:: Raw data
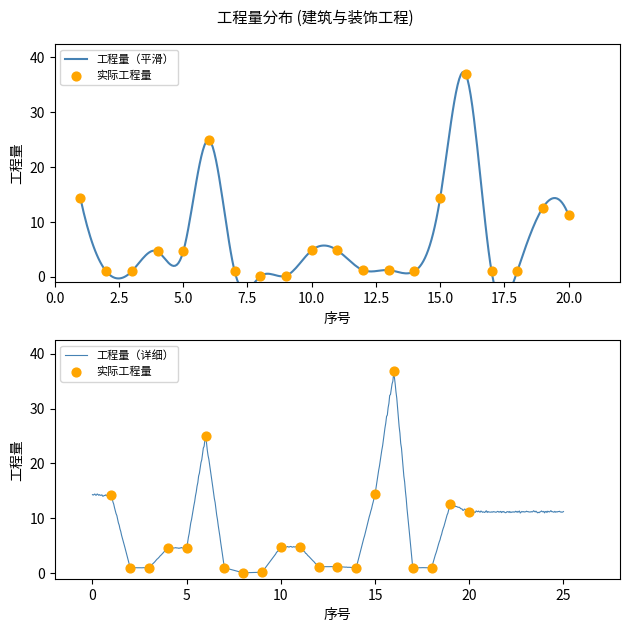

What is the change in value from 2 to 9?

-0.8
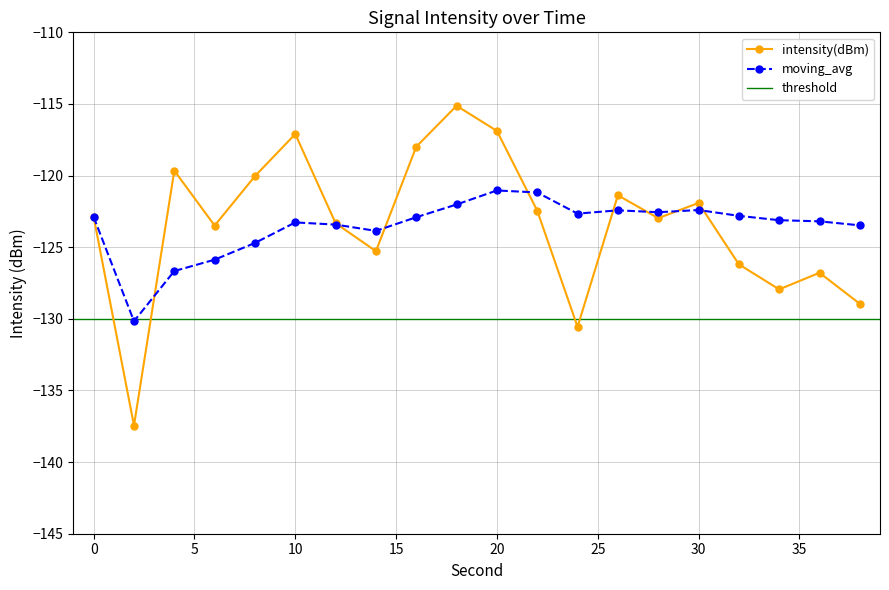

What is the average value of the intensity(dBm) series?

-123.4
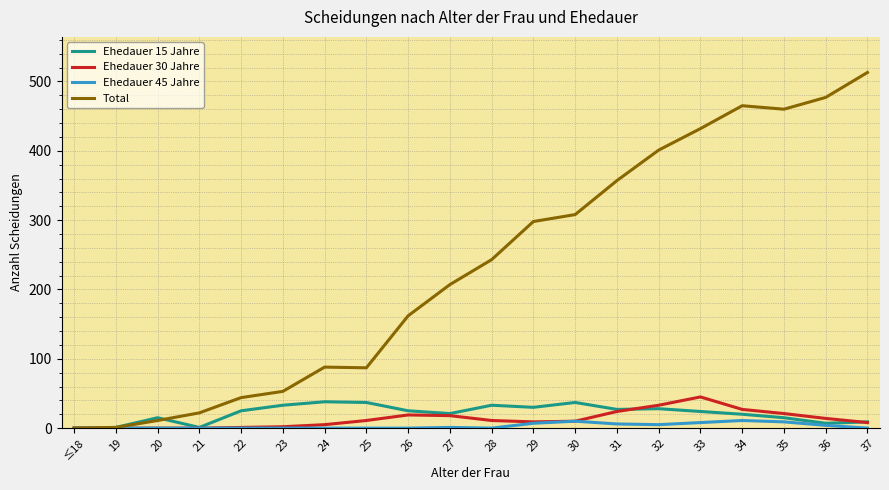

Which series has the largest range (max minus min)?

Total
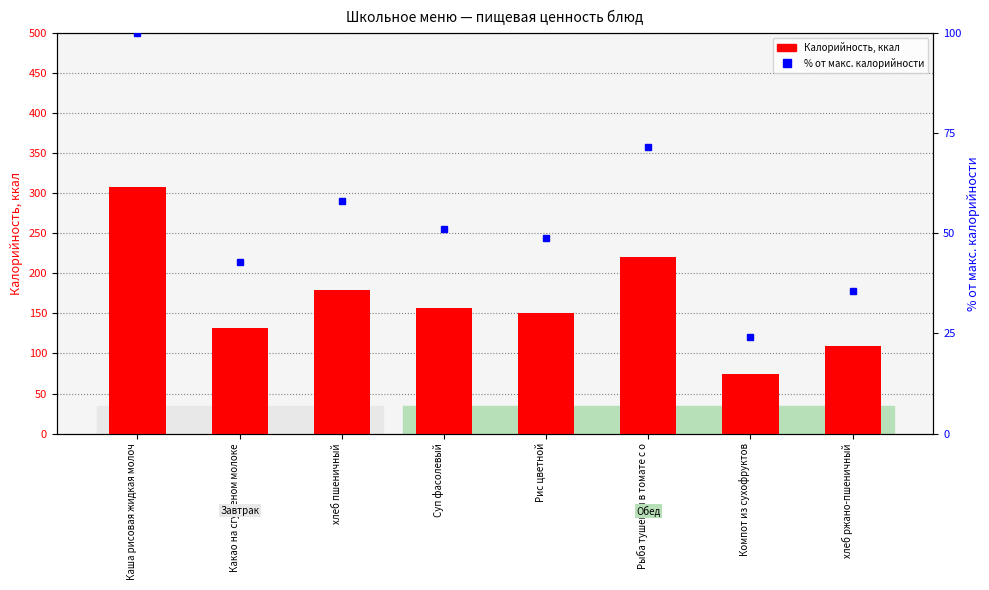

List the series in order of their peak value, lowest first.

% от макс. калорийности, Калорийность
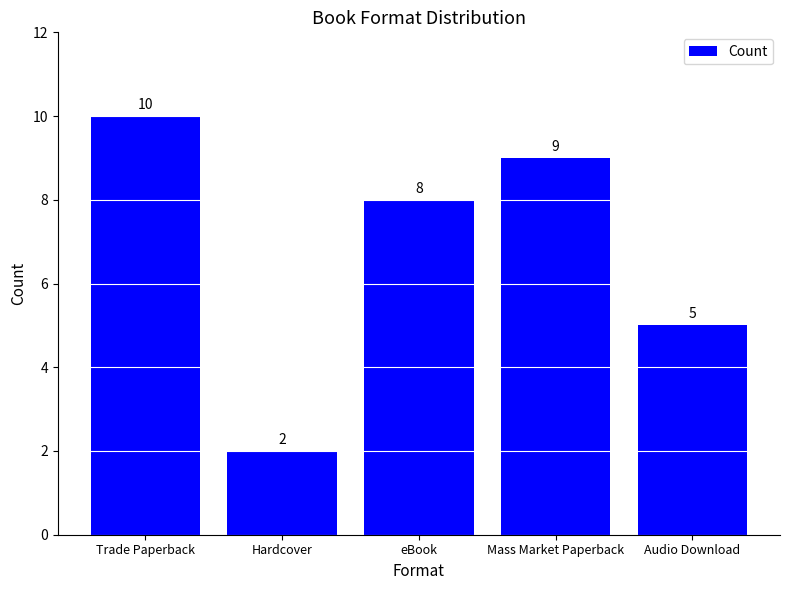

Where does the data first go above 8?

Trade Paperback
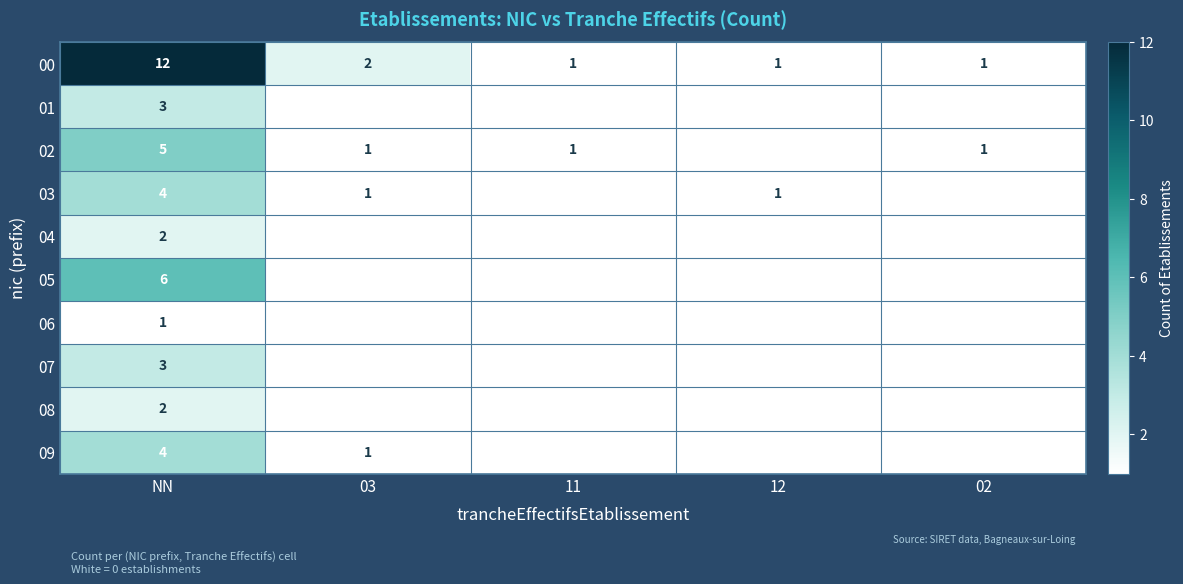

True or false: 02 has a value of 0 at 02.

False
::::
• **Exercise**: Copy out the material above line for line, leaving out the pictures.

• **Answer to the exercise**:
What is the change in value from 2 to 9?

-0.8

What is the average value of the intensity(dBm) series?

-123.4

Which series has the largest range (max minus min)?

Total

List the series in order of their peak value, lowest first.

% от макс. калорийности, Калорийность

Where does the data first go above 8?

Trade Paperback

True or false: 02 has a value of 0 at 02.

False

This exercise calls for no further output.